My Time on Campus: Columbia University
The afternoon following my visit to Barnard, I went across the street to take a tour of the main campus of Columbia University. I did not spend enough time there to get more than some initial impressions. But I learned a few things that were worth of reporting and made a Pinterest page from photos taken by others.
If you saw the first two movies of the Spiderman trilogy with Tobey Maguire you have seen the Columbia University campus. Both Ghostbusters movies were also filmed there. The campus was also the site of the one of more famous protests of the 1960’s chronicled in James Simon Kunun’s The Strawberry Statement, which later became the basis for a movie that was not filmed at Columbia. Joni Mitchell’s The Circle Game was the theme song for the movie. Altogether, there have been 58 movies filmed on the Columbia University campus. There have also been 31 fictional Columbia alumni created for television. I have never done a head count of how many fictional alumni were created for colleges. But Columbia, being in New York, has to be in the top five.

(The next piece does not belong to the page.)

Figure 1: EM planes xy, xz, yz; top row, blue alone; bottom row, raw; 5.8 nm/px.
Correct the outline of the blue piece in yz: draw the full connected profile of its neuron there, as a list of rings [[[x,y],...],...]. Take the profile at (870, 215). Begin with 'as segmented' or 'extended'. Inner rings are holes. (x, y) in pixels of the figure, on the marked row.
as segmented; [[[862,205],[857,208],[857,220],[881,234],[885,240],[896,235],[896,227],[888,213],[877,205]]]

Columbia is not noted as a “sports school.” However, it has produced two members of the Baseball Hall of Fame (Eddie Collins, who graduated, and Lou Gehrig, who did not) as well as one of the most successful quarterbacks in NFL history, Sid Luckman, who led the Chicago Bears to four NFL championships. Robert Kraft, owner of the New England Patriots is a Columbia alum. He will likely join Luckman in the Pro Football Hall of Fame. Today Columbia is known for its fencing program, one of the best in the U.S., as well as for losing football teams. This is not the Ivy you choose for school spirit. If you’re looking for that go to Dartmouth or Princeton.

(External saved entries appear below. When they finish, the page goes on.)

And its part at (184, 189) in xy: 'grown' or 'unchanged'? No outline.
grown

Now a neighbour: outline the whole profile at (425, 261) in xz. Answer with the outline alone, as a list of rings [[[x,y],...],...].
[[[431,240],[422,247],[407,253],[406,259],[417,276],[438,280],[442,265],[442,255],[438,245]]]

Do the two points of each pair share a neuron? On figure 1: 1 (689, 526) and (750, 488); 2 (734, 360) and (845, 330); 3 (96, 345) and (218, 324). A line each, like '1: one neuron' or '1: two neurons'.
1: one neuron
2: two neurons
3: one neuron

What impressed me about Columbia besides the campus?
Academics remain “old school.” Everyone, regardless of their major, must complete a Core Curriculum of 62 credits including five courses that everyone must take, regardless of their major. These courses include Contemporary Civilization, Literature Humanities, Art Humanities, Music Humanities and Frontiers of Science. Every student must also complete two semesters of Phys Ed, a foreign language (though students can place out of it), University Writing (there’s some latitude in the reading courses that goes along with it), Global (Non-U.S.) Studies as well as three semesters of science. Students who want to write Core Reflections can become Core Scholars and receive a $200 stipend. None of these courses can be used towards fulfilling a requirement towards a major or minor. In addition, only undergraduate courses may be used to fulfill requirements for a Bachelor’s degree, and everyone has the same academic advisor over four years, regardless of their major.
Butler Library. It is one of the few college libraries open 24 hours a day, seven days a week. Only the New York Public Library’s main branch gives you a better image of what a library is supposed to look like.

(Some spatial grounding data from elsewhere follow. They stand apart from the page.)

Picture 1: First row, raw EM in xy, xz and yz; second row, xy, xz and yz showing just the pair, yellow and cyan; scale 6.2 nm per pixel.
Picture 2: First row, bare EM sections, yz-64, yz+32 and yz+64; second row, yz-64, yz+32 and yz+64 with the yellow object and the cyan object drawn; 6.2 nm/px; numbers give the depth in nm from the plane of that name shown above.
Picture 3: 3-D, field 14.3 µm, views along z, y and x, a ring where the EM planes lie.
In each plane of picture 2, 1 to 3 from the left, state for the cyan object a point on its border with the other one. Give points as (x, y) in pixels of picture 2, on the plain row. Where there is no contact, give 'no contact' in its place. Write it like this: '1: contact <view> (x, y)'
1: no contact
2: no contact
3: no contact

The steps of Low Library. I was fortunate to be on campus on a 50-degree day was amazed by how many people sit on the steps. The birds like them, too. The steps make the campus feel less crowded on 32 acres than it really is.
You can get a single room more easily than at most schools. About half of Columbia’s undergraduate housing options, corridor, suite or apartment-style living have single rooms. Despite Meadow Soprano sharing an off-campus apartment with her boyfriend on TV, over 90 percent of Columbia undergraduates live on campus. The university guarantees housing for four years. Makes me wonder why Meadow put up with the poor ventilation in her apartment.
Few Friday classes. Upper-class students are expected to use their Fridays for study or to work in an internship. However, no Ivy League school grants academic credit for internships, including Columbia.
Columbia appears to be a great school for an exceptionally well-rounded student who has no major academic weaknesses. While it is possible for excellent students to avoid or take easier courses in their weakest subjects at other schools, that is not possible at Columbia. Further, the Core courses required of every student have small enrollments. They are more like rigorous seminars at a liberal arts college where attendance is expected. If you absolutely hated the classics in subjects such as English Literature or Philosophy in high school, Columbia is not for you. If you want more flexibility in choosing your classes, its better to look elsewhere.
Columbia has one huge advantage over any other Ivy. It is located in New York City. True, Columbia students will compete against their peers from the other Ivies for the best internships and jobs in the Big Apple in the instances that the Ivy pedigree is important (which is not every time), and they will fare well. But it helps when you’re already there.
If you want a classical education to go with a liberal arts or engineering major and you’re anxious to tackle big city life, there is no better university in the U.S.to do both than Columbia.